-- start of Task input --

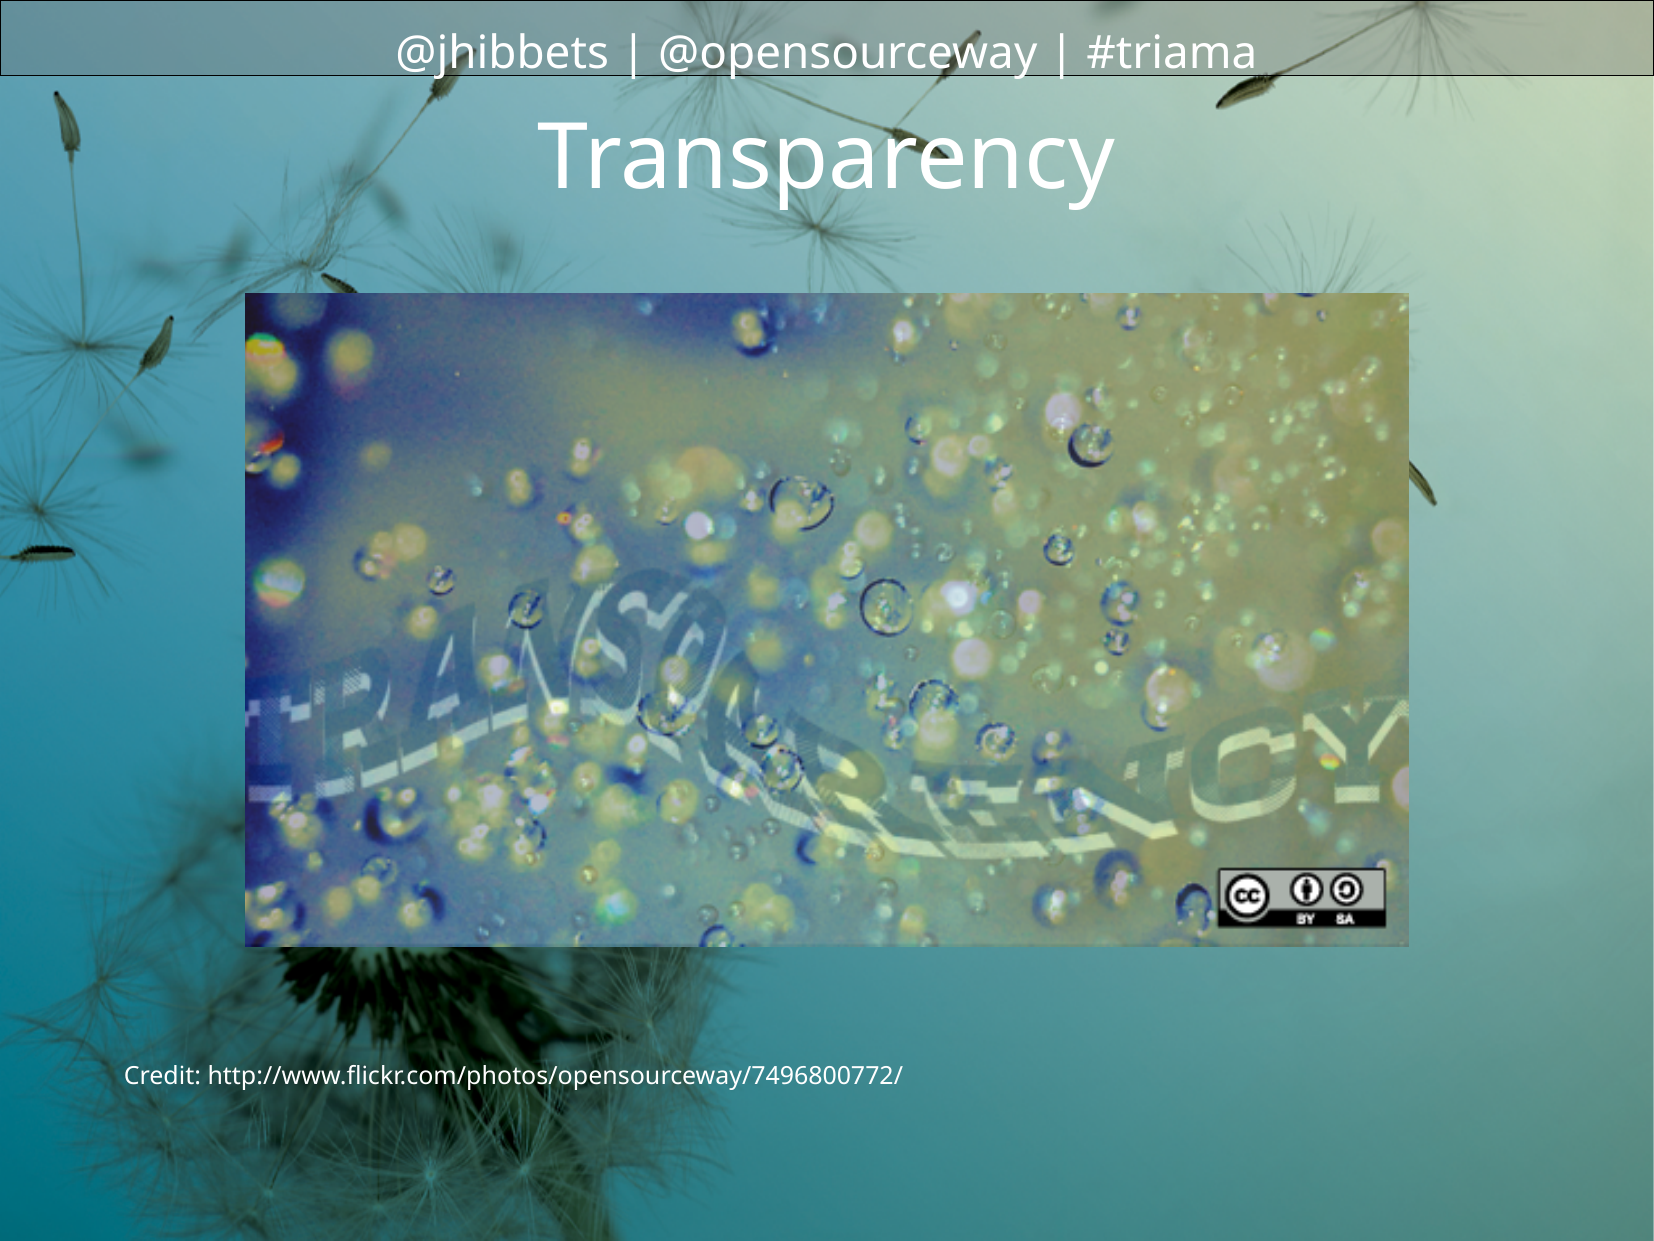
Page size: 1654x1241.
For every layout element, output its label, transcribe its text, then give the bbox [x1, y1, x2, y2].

picture [0, 76, 1654, 1241]
title Transparency [82, 49, 1571, 257]
text_box Credit: http://www.flickr.com/photos/opensourceway/7496800772/ [109, 1050, 925, 1090]
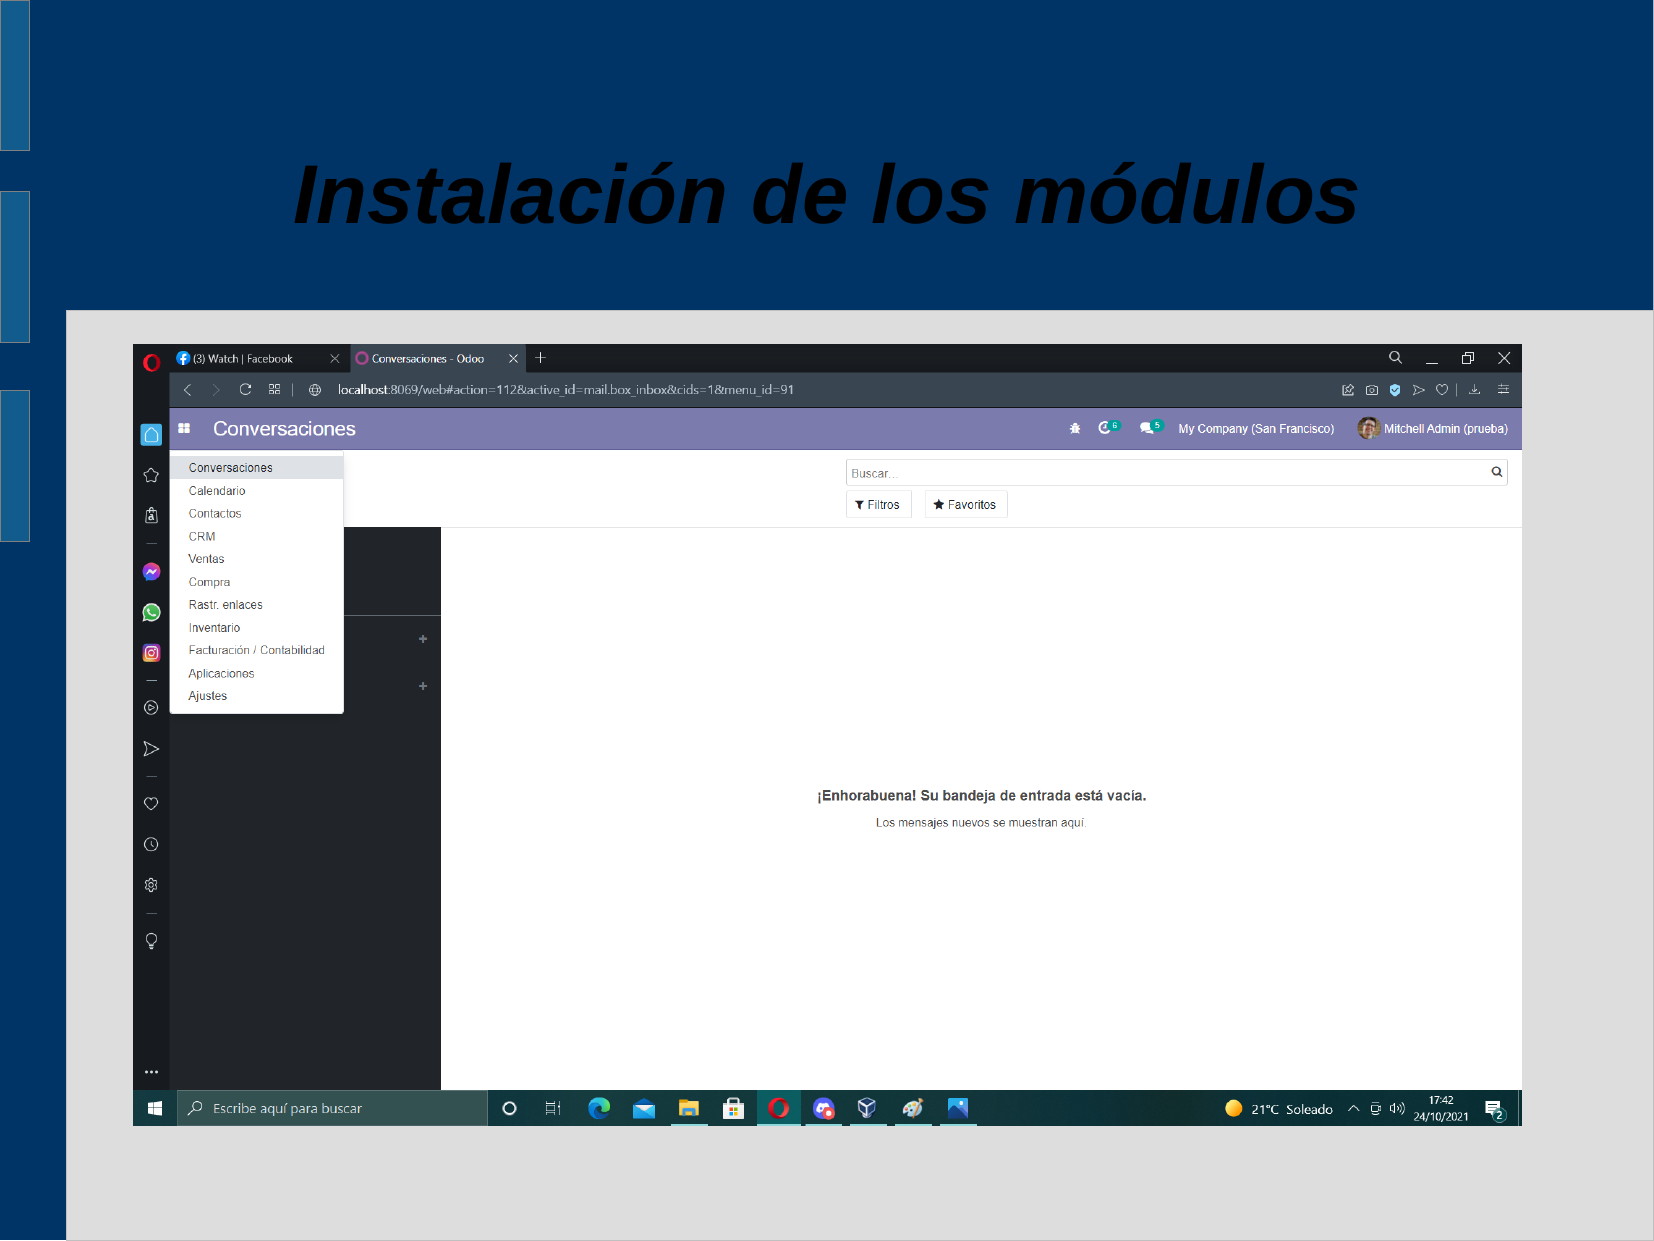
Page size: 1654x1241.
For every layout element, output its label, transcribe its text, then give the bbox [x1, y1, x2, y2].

picture [133, 344, 1522, 1126]
title Instalación de los módulos [121, 91, 1534, 299]
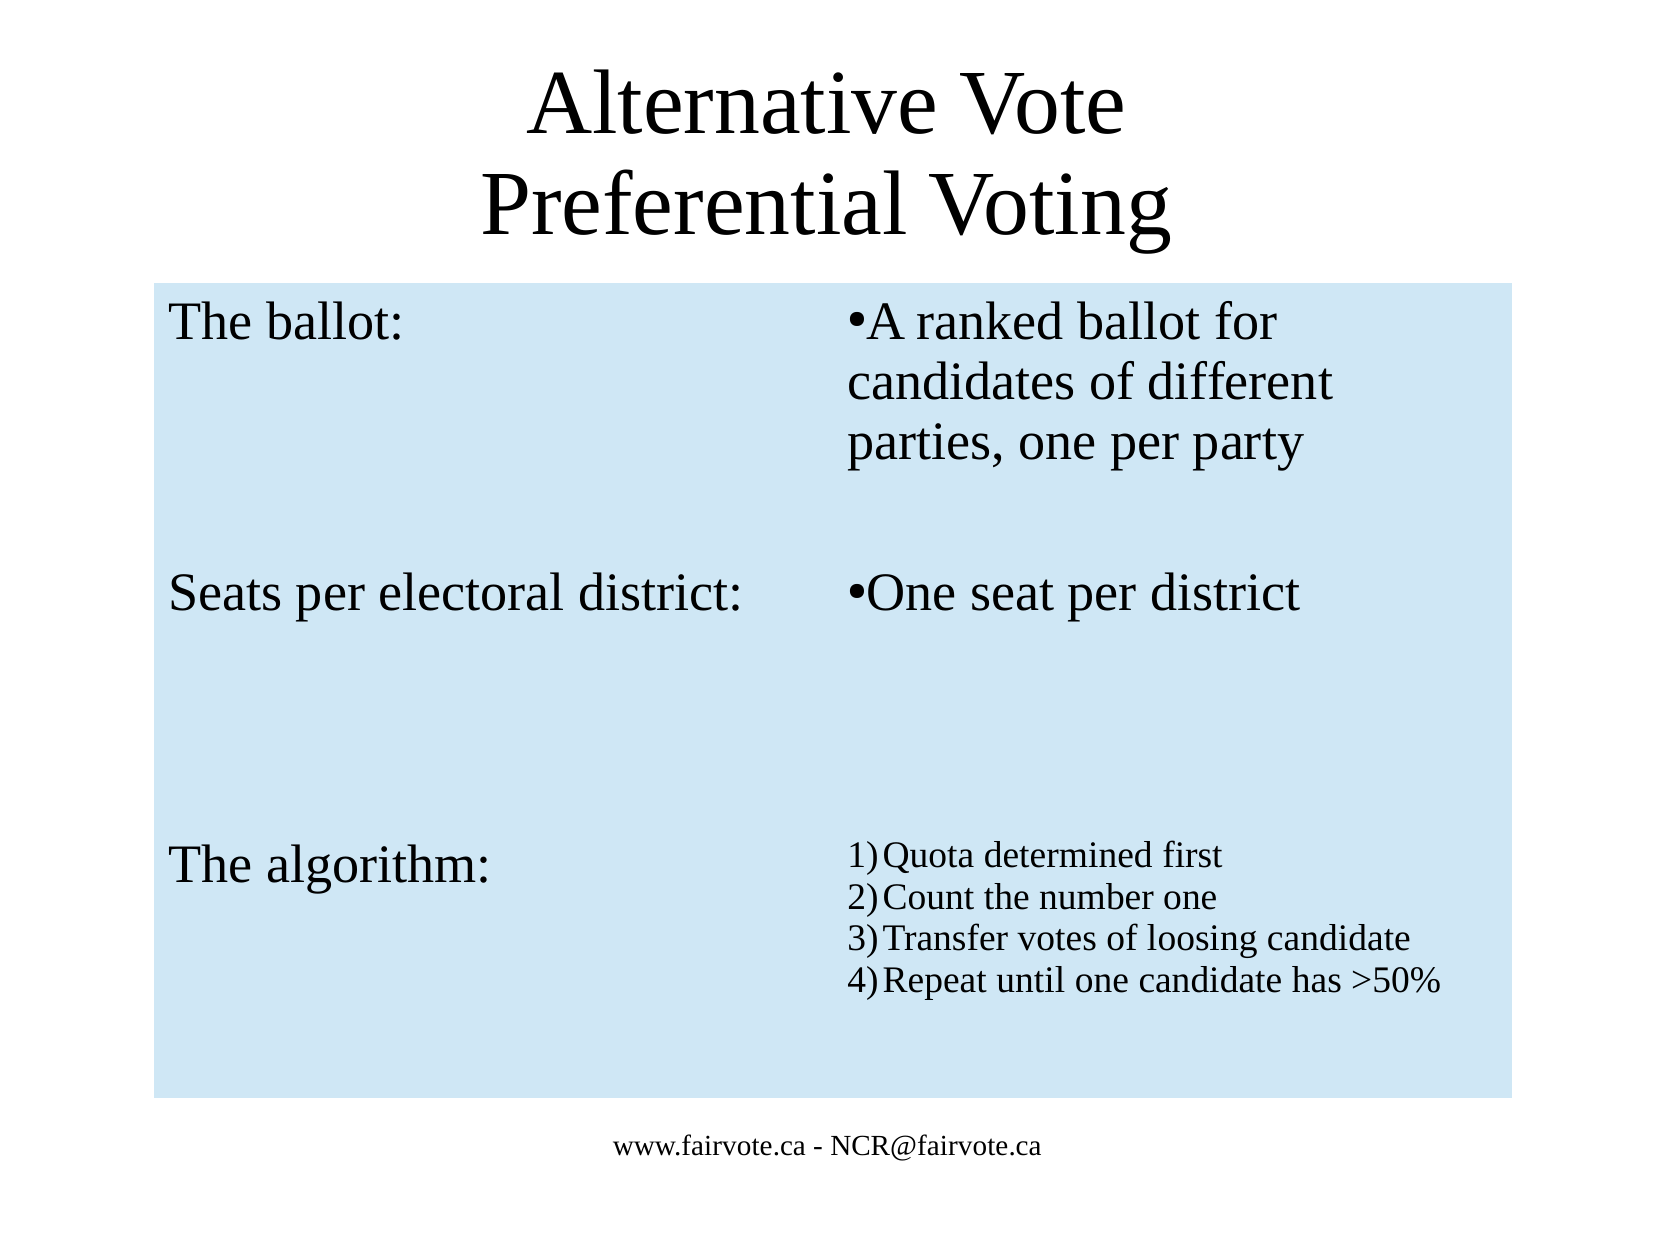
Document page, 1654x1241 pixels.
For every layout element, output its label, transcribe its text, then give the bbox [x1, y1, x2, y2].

table_cell Seats per electoral district: [154, 555, 833, 827]
table_cell One seat per district [833, 555, 1512, 827]
table_cell The algorithm: [154, 827, 833, 1098]
table_header A ranked ballot for candidates of different parties, one per party [833, 283, 1512, 555]
title Alternative Vote Preferential Voting [82, 50, 1571, 256]
table_cell Quota determined first Count the number one Transfer votes of loosing candidate Repeat until one candidate has >50% [833, 827, 1512, 1098]
table_header The ballot: [154, 283, 833, 555]
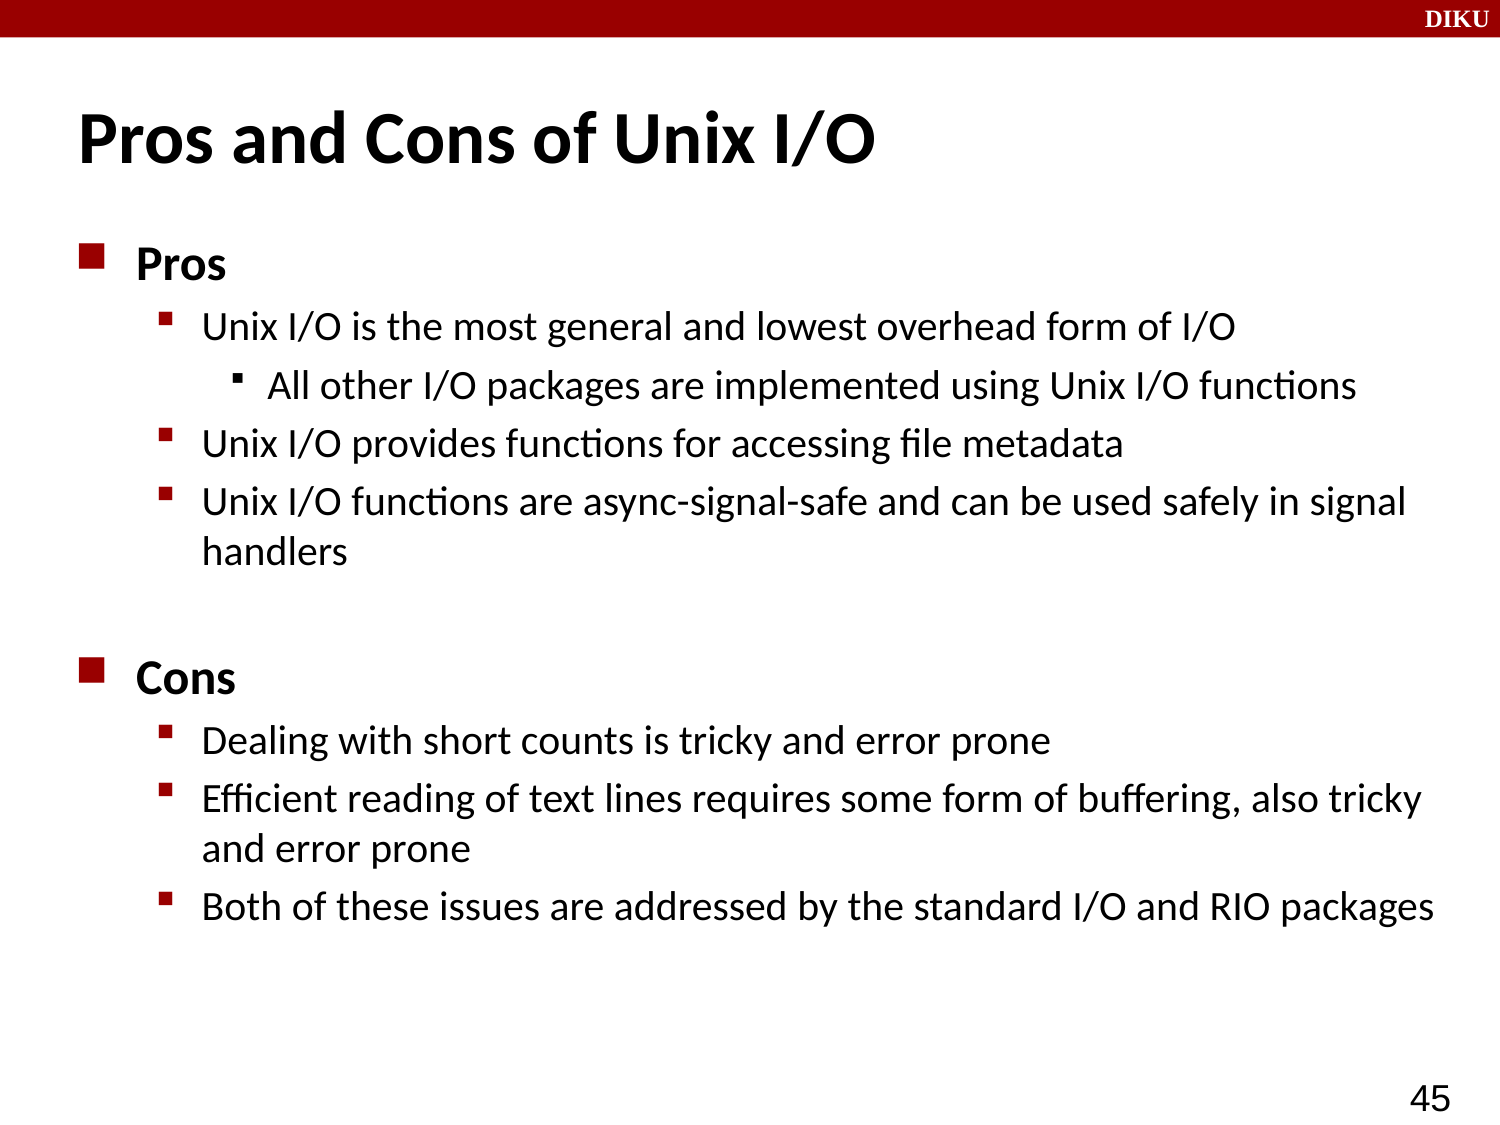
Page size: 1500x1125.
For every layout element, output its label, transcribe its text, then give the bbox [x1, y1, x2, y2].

-- end of Task input --

What to work on: Please give all of the lines above again, substituting "page region" for "layout element" and leaving everything else unchanged. Leave the pictures out of your answer.

Written solution:
Page size: 1654x1241.
For every page region, output its label, transcribe its text, then give the bbox [x1, y1, x2, y2].

picture [0, 76, 1654, 1241]
title Transparency [82, 49, 1571, 257]
text_box Credit: http://www.flickr.com/photos/opensourceway/7496800772/ [109, 1050, 925, 1090]
Page size: 1654x1241.
For every page region, output its label, transcribe its text, then give the bbox [x1, y1, x2, y2].

picture [133, 344, 1522, 1126]
title Instalación de los módulos [121, 91, 1534, 299]
Document page, 1654x1241 pixels.
For every page region, output its label, transcribe its text, then give the bbox [x1, y1, x2, y2].

table_cell Seats per electoral district: [154, 555, 833, 827]
table_cell One seat per district [833, 555, 1512, 827]
table_cell The algorithm: [154, 827, 833, 1098]
table_header A ranked ballot for candidates of different parties, one per party [833, 283, 1512, 555]
title Alternative Vote Preferential Voting [82, 50, 1571, 256]
table_cell Quota determined first Count the number one Transfer votes of loosing candidate Repeat until one candidate has >50% [833, 827, 1512, 1098]
table_header The ballot: [154, 283, 833, 555]
Page size: 1500x1125.
For every page region, output its label, transcribe its text, then give the bbox [x1, y1, x2, y2].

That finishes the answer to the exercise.